▶ [Problem details]: Take the entries that follow and return exactly the lines from the one holding "Вам. Спасибо! Елена" through the one holding "ВРАЧ ПРИНИМАЕТ В КЛИНИКЕ", both included. Nothing else is needed.

▶ [Saved data entries]:
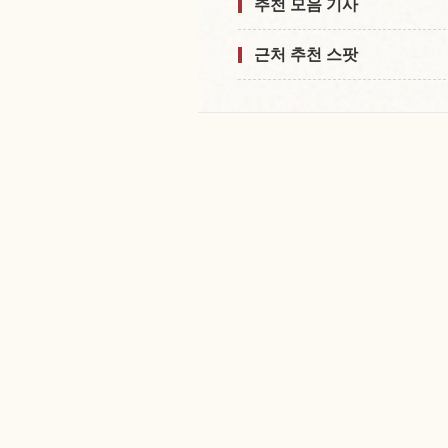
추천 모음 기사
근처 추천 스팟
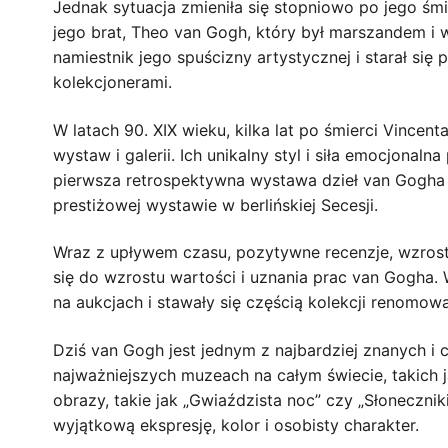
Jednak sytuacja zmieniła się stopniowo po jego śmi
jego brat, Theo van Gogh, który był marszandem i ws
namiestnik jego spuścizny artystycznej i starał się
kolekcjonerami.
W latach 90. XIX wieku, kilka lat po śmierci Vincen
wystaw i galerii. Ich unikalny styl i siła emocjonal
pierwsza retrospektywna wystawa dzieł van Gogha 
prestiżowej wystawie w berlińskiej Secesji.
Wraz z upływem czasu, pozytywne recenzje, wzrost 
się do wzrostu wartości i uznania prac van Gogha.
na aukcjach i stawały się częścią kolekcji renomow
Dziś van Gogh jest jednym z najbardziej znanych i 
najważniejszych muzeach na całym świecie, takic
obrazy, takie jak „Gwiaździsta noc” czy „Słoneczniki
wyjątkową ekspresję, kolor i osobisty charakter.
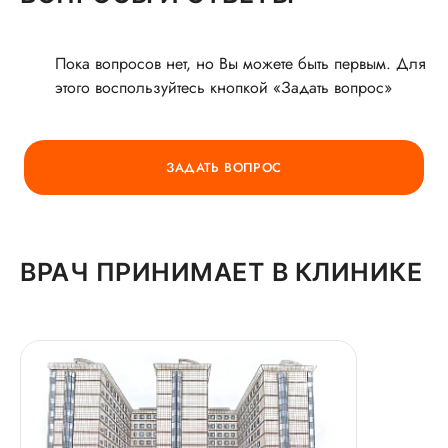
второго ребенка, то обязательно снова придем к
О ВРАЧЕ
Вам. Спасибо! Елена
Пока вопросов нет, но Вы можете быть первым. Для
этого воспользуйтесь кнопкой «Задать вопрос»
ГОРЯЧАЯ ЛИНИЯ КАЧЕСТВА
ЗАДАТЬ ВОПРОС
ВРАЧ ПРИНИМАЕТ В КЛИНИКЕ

* * *

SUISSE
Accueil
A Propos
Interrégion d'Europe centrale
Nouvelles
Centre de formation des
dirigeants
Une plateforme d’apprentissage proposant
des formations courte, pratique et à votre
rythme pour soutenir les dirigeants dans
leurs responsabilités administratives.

▶ [Task result]:
Вам. Спасибо! Елена
Пока вопросов нет, но Вы можете быть первым. Для
этого воспользуйтесь кнопкой «Задать вопрос»
ГОРЯЧАЯ ЛИНИЯ КАЧЕСТВА
ЗАДАТЬ ВОПРОС
ВРАЧ ПРИНИМАЕТ В КЛИНИКЕ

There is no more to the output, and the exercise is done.